PARECER Ementa: Proposta de Emenda à Constituição nº 20, de 2016, do Senado Federal. Objeto: antecipação das eleições presidenciais para outubro de 2016. Inconstitucionalidade. Rejeição que se recomenda à Proposta. Capítulos: 1- Introdução. 2- As garantias constitucionais da periodicidade do voto e da temporariedade dos mandatos. Seus fundamentos textuais. 3- Relativizações constitucionais das referidas garantias. 4- Um suposto (equivocadamente) precedente judicial. 5- Conclusões. 1- Trinta Senadores da República, em listagem encabeçada pelo Senador Walter Pinheiro, propõem a inserção, no Ato das Disposições Constitucionais Transitórias, de um artigo 101, determinando a convocação de eleições presidenciais simultaneamente às eleições municipais de 2016, com o dia 02/10 para o primeiro turno e o dia 30/10 para um eventual segundo turno.
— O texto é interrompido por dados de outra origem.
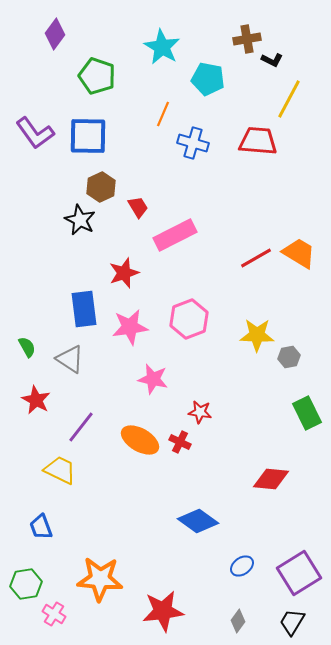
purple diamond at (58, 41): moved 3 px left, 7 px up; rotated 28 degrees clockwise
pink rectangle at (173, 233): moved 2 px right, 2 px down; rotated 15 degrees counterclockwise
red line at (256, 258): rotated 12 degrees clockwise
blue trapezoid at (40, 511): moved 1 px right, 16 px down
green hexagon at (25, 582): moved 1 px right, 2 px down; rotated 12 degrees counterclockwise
Como decorrência os mandatos dos atuais ocupantes dos cargos de Presidente e Vice- Presidente da República encerrar-se-iam em 1º de janeiro de 2017, mesma data apontada para a posse dos que eleitos para tais cargos em outubro vindouro (segundo o Projeto). Por sua vez, os empossados em 01/01/2017 teriam seus mandatos exauridos em 01/01/2019.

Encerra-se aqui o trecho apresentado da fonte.